The central cockpit can support a single astronaut in comfort for an extended reconnaissance mission; the side-mounted communications antenna allows the crewmember to remain in contact with Headquarters at all times.
The roof-mounted dish antenna is a radar unit with multiple modes that can be used for topographical survey and skywatching (eg for meteor activity). The onboard computer support can even allow the antenna to be remounted beneath the central hull and used as ground-penetrating radar.
On the other side of the cockpit from the communications antenna is a small laser which has multiple applications as a tool and weapon. The laser features multiple beam and aperture settings and can be dialed up or down from a 0.5mm low-power pulsed lidar rangefinder to a 1cm high-powered beam weapon. It also has settings that are optimal for rock sampling, in-field laser chromatography analysis and direct-beam communications.

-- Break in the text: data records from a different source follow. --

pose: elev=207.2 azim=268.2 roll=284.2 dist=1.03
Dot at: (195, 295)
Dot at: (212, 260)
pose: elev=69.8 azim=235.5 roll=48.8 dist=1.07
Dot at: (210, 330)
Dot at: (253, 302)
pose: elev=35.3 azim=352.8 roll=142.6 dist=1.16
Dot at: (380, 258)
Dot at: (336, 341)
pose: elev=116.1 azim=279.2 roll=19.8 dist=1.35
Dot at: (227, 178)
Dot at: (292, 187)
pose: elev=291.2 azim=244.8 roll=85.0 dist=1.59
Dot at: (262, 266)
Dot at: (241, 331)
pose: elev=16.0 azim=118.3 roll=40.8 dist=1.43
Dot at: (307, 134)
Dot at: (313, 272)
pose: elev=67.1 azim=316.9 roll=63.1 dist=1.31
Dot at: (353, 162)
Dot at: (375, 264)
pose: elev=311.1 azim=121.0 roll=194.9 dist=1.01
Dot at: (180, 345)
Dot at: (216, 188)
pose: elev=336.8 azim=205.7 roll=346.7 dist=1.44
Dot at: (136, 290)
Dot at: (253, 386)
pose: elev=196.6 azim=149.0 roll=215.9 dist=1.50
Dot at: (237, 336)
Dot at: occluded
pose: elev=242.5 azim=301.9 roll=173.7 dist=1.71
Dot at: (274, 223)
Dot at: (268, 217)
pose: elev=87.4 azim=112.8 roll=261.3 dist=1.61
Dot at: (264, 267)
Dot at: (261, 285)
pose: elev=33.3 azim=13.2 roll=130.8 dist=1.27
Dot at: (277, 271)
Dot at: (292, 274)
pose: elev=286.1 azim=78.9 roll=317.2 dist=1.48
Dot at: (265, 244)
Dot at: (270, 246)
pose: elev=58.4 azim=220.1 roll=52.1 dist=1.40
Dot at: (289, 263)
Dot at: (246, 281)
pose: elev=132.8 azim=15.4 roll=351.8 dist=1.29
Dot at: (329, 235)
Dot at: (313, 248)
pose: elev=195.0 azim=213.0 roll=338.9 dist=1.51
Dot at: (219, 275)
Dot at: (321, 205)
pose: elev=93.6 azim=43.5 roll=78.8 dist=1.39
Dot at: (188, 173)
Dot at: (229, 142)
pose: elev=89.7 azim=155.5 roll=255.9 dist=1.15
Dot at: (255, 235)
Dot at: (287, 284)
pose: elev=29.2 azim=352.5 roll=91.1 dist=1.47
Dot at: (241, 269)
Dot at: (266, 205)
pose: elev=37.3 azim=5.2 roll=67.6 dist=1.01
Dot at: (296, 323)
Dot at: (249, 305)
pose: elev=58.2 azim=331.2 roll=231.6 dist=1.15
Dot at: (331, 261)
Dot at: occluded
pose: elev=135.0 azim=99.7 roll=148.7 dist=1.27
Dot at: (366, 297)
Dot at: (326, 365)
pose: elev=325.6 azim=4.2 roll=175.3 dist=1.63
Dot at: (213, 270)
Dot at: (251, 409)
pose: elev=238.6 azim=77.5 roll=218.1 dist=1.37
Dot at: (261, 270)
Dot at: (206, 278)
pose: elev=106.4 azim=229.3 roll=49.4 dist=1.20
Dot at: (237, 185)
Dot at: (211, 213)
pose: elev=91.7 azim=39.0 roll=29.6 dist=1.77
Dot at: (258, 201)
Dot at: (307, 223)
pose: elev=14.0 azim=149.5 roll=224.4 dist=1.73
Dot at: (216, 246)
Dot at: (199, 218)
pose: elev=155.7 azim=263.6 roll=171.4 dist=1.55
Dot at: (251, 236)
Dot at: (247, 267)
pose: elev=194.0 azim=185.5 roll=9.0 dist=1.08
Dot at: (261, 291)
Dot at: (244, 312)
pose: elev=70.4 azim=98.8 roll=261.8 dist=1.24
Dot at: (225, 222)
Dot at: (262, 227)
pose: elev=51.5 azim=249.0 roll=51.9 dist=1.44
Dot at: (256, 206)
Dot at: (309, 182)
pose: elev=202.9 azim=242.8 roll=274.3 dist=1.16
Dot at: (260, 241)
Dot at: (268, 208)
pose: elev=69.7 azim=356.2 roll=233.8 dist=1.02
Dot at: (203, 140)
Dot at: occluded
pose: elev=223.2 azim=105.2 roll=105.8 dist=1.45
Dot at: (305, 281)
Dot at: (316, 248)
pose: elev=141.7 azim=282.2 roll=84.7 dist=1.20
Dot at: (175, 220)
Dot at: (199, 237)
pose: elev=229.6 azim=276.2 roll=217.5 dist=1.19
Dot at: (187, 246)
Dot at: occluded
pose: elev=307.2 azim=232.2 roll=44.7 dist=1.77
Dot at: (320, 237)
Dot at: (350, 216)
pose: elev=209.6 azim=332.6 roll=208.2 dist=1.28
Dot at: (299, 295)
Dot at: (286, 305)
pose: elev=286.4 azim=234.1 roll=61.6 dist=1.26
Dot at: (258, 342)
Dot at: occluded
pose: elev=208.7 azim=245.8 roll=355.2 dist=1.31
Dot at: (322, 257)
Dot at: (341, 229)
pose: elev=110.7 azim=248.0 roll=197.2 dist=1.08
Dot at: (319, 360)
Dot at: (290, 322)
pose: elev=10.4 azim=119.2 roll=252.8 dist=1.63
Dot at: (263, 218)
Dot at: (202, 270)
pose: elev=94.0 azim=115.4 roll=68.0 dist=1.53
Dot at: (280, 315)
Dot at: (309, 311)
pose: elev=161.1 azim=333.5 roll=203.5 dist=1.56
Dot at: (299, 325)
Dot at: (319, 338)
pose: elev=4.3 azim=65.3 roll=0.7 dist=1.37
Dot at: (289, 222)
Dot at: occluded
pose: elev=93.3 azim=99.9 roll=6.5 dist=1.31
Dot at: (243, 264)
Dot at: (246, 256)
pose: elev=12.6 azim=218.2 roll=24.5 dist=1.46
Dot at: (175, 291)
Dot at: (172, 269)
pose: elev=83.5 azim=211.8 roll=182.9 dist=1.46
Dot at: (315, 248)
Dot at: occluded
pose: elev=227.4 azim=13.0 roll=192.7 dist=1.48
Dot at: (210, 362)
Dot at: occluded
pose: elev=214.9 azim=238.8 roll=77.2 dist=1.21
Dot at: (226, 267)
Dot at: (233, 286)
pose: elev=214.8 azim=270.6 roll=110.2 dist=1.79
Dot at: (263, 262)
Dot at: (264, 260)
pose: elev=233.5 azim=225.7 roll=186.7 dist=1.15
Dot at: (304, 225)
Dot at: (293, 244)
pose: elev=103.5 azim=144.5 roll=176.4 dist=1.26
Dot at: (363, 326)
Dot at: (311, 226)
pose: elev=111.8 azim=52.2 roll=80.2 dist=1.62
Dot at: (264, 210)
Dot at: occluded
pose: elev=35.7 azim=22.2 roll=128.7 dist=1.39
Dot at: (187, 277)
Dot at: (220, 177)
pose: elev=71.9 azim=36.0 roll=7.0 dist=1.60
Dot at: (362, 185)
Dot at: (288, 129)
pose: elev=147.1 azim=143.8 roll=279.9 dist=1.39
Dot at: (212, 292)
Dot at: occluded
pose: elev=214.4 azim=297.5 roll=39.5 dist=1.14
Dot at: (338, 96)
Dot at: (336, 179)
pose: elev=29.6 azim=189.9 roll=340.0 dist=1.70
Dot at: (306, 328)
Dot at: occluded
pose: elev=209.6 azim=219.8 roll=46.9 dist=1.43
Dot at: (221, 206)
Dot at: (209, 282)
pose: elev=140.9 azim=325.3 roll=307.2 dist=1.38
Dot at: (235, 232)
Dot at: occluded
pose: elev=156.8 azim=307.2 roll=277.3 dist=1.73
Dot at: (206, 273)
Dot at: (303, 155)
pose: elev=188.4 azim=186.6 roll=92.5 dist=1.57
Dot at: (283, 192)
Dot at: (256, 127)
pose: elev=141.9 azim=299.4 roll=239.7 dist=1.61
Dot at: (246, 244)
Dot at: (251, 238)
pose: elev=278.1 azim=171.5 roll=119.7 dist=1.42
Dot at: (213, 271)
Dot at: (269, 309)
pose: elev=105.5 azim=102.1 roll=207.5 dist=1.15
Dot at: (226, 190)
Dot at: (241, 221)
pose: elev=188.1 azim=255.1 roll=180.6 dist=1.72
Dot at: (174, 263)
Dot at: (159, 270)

February in some LEGO-building circles is “Febrovery”, one of the most egregious examples of name-stretching I’ve seen yet. Still, it’s an excuse to build a space rover, something I haven’t done in a while.
Of course, my rover is a Neoclassic Space rover, because some things are inevitable. Technically the wheel hubs should be red. It’s traditional, based on the fact that when Classic Space was a thing, wheels only came in a red-hubbed variety. But I don’t have any red 2×2 dish elements, so they’re grey. Some day soon I’ll let myself afford another Bricklink spree.